━━━━━ Extracted information ━━━━━

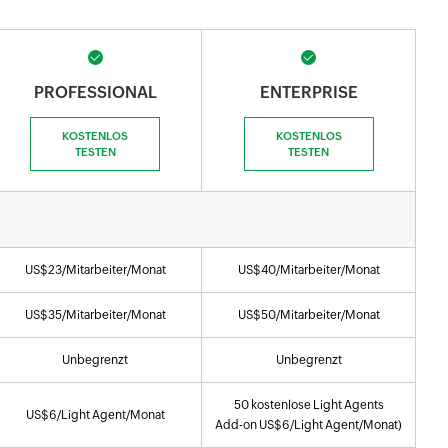
PROFESSIONAL
ENTERPRISE
KOSTENLOS
KOSTENLOS
TESTEN
TESTEN
US$
23
/Mitarbeiter/Monat
US$
40
/Mitarbeiter/Monat
US$
35
/Mitarbeiter/Monat
US$
50
/Mitarbeiter/Monat
Unbegrenzt
Unbegrenzt
50 kostenlose Light Agents
US$
6
/Light Agent/Monat
Add-on
US$
6
/Light Agent/Monat)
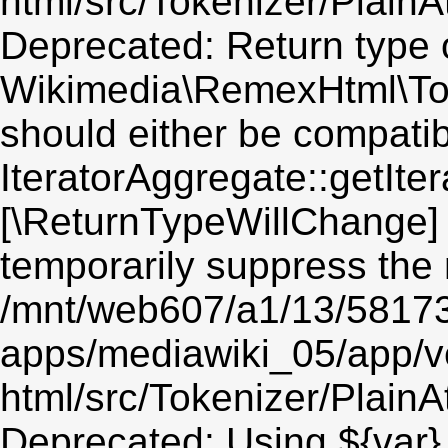
html/src/Tokenizer/PlainA
Deprecated: Return type 
Wikimedia\RemexHtml\Token
should either be compatib
IteratorAggregate::getIter
[\ReturnTypeWillChange] 
temporarily suppress the 
/mnt/web607/a1/13/5817
apps/mediawiki_05/app/v
html/src/Tokenizer/PlainA
Deprecated: Using ${var} 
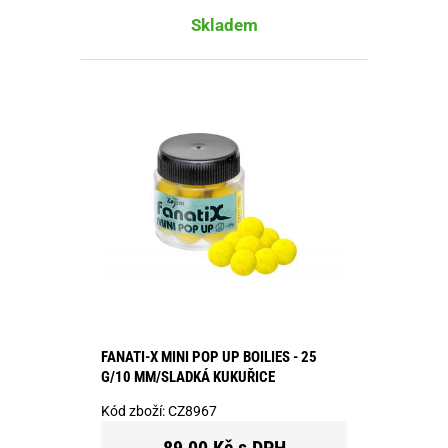
Skladem
FANATI-X MINI POP UP BOILIES - 25
G/10 MM/SLADKÁ KUKUŘICE
Kód zboží:
CZ8967
89,00 Kč s DPH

━━━━━

Rewrite the text of all the records above, changing every "Mitarbeiter" to "Benutzer" and leaving everything else the same. Leave the pictures out of your answer.

■ **Exercise response**:
PROFESSIONAL
ENTERPRISE
KOSTENLOS
KOSTENLOS
TESTEN
TESTEN
US$
23
/Benutzer/Monat
US$
40
/Benutzer/Monat
US$
35
/Benutzer/Monat
US$
50
/Benutzer/Monat
Unbegrenzt
Unbegrenzt
50 kostenlose Light Agents
US$
6
/Light Agent/Monat
Add-on
US$
6
/Light Agent/Monat)
html/src/Tokenizer/PlainA
Deprecated: Return type 
Wikimedia\RemexHtml\Token
should either be compatib
IteratorAggregate::getIter
[\ReturnTypeWillChange] 
temporarily suppress the 
/mnt/web607/a1/13/5817
apps/mediawiki_05/app/v
html/src/Tokenizer/PlainA
Deprecated: Using ${var} 
Skladem
FANATI-X MINI POP UP BOILIES - 25
G/10 MM/SLADKÁ KUKUŘICE
Kód zboží:
CZ8967
89,00 Kč s DPH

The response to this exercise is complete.